Офицер гвардии держался подчеркнуто нейтрально и никаких проявлений приязни себе не позволял, разве что кроме обучения языку. Не реагировал он и на попытки Саймона как-нибудь повыспросить его. Едва Трегарт натянул на себя тот предмет одежды, что служил здесь и рубашкой и курткой, как Корис, полуобернувшись к окну, принялся рассматривать дневное небо.

Саймон взвесил пистолет в руке. Похоже, гвардейцу было безразлично, вооружен этот незнакомец или нет. Наконец Трегарт засунул его за пояс поверх стройного теперь и, увы, пустого живота и жестом показал, что готов идти.

За дверью был коридор, а через несколько шагов — в стене лестница, уходящая вниз. Впечатление неизмеримой древности усилилось еще больше, когда Саймон ощутил под ногами в ступеньках углубления, вытертые подошвами спускавшихся, а пальцы его нащупали бороздку, протертую в стене их пальцами, словно не столетия — вечность ходили здесь люди.
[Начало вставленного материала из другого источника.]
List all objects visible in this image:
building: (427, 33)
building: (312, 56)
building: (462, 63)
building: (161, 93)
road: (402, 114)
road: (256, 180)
Бледным светом над головой светились какие-то шары в металлических корзинах, но природа свечения осталась ему неизвестной.

Лестница привела их в широкий зал, где расхаживали люди. Часовые были в чешуйчатой броне, прочие были одеты полегче, как Саймон. Они отсалютовали Корису, а на спутника его поглядывали с любопытством, которое слегка смущало Трегарта, но никто не проронил ни слова. Корис прикоснулся к руке Трегарта, показал на занавешенный дверной проход, отогнул край портьеры, приглашая его пройти.

Там был другой зал. Но здесь голый камень стен был прикрыт драпировками, украшенными теми же знаками, что и полог кровати, а значит, уже наполовину знакомыми ему. Часовой взял на караул, подняв рукоятку меча к губам. Корис сделал ответный жест и поманил Саймона за собой.

Комната казалась больше, чем была на самом деле: вверх над их головами взмывал стрельчатый потолок. Шары здесь светились сильнее и прекрасно освещали зал, оставляя уютные тени.